- **WORK ORDER**
Every word of every entry must be retyped exactly.

Content starts

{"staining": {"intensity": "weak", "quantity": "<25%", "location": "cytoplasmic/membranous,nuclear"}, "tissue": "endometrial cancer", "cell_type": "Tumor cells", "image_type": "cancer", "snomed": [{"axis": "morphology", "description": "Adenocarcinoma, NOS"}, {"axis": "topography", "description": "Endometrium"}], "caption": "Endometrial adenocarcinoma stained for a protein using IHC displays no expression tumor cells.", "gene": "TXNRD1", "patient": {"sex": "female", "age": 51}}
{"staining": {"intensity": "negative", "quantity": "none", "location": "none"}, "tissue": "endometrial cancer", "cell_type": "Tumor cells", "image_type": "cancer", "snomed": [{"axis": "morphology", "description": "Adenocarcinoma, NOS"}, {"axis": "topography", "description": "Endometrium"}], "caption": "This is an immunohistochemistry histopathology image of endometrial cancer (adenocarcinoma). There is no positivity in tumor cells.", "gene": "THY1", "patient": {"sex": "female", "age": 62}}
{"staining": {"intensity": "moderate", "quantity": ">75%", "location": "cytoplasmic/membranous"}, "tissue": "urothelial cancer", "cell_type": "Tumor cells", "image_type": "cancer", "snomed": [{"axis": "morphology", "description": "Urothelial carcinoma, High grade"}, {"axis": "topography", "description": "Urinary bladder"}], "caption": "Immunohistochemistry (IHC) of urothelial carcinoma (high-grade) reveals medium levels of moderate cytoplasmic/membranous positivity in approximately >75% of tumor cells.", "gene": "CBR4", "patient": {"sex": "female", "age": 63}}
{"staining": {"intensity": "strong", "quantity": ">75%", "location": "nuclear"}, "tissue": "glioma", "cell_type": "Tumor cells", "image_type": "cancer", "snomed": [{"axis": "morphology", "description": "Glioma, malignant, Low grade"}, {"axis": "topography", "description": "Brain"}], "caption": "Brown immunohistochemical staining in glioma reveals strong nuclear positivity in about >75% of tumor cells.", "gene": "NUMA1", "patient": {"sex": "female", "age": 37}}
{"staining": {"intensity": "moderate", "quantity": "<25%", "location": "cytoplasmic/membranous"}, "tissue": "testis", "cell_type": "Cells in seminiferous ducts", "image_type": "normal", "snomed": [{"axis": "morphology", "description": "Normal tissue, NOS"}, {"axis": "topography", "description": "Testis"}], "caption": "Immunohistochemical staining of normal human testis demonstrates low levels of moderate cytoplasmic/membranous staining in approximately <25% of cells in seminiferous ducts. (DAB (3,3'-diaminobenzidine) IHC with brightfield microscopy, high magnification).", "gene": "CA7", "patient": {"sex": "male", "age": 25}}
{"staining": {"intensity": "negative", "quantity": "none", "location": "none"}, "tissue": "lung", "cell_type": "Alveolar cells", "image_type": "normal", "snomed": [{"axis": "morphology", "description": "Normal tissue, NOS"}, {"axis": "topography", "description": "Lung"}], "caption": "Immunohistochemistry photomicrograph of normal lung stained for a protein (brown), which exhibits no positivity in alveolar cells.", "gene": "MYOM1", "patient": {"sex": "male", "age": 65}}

Content ends

- **TASK RESULT**
{"staining": {"intensity": "weak", "quantity": "<25%", "location": "cytoplasmic/membranous,nuclear"}, "tissue": "endometrial cancer", "cell_type": "Tumor cells", "image_type": "cancer", "snomed": [{"axis": "morphology", "description": "Adenocarcinoma, NOS"}, {"axis": "topography", "description": "Endometrium"}], "caption": "Endometrial adenocarcinoma stained for a protein using IHC displays no expression tumor cells.", "gene": "TXNRD1", "patient": {"sex": "female", "age": 51}}
{"staining": {"intensity": "negative", "quantity": "none", "location": "none"}, "tissue": "endometrial cancer", "cell_type": "Tumor cells", "image_type": "cancer", "snomed": [{"axis": "morphology", "description": "Adenocarcinoma, NOS"}, {"axis": "topography", "description": "Endometrium"}], "caption": "This is an immunohistochemistry histopathology image of endometrial cancer (adenocarcinoma). There is no positivity in tumor cells.", "gene": "THY1", "patient": {"sex": "female", "age": 62}}
{"staining": {"intensity": "moderate", "quantity": ">75%", "location": "cytoplasmic/membranous"}, "tissue": "urothelial cancer", "cell_type": "Tumor cells", "image_type": "cancer", "snomed": [{"axis": "morphology", "description": "Urothelial carcinoma, High grade"}, {"axis": "topography", "description": "Urinary bladder"}], "caption": "Immunohistochemistry (IHC) of urothelial carcinoma (high-grade) reveals medium levels of moderate cytoplasmic/membranous positivity in approximately >75% of tumor cells.", "gene": "CBR4", "patient": {"sex": "female", "age": 63}}
{"staining": {"intensity": "strong", "quantity": ">75%", "location": "nuclear"}, "tissue": "glioma", "cell_type": "Tumor cells", "image_type": "cancer", "snomed": [{"axis": "morphology", "description": "Glioma, malignant, Low grade"}, {"axis": "topography", "description": "Brain"}], "caption": "Brown immunohistochemical staining in glioma reveals strong nuclear positivity in about >75% of tumor cells.", "gene": "NUMA1", "patient": {"sex": "female", "age": 37}}
{"staining": {"intensity": "moderate", "quantity": "<25%", "location": "cytoplasmic/membranous"}, "tissue": "testis", "cell_type": "Cells in seminiferous ducts", "image_type": "normal", "snomed": [{"axis": "morphology", "description": "Normal tissue, NOS"}, {"axis": "topography", "description": "Testis"}], "caption": "Immunohistochemical staining of normal human testis demonstrates low levels of moderate cytoplasmic/membranous staining in approximately <25% of cells in seminiferous ducts. (DAB (3,3'-diaminobenzidine) IHC with brightfield microscopy, high magnification).", "gene": "CA7", "patient": {"sex": "male", "age": 25}}
{"staining": {"intensity": "negative", "quantity": "none", "location": "none"}, "tissue": "lung", "cell_type": "Alveolar cells", "image_type": "normal", "snomed": [{"axis": "morphology", "description": "Normal tissue, NOS"}, {"axis": "topography", "description": "Lung"}], "caption": "Immunohistochemistry photomicrograph of normal lung stained for a protein (brown), which exhibits no positivity in alveolar cells.", "gene": "MYOM1", "patient": {"sex": "male", "age": 65}}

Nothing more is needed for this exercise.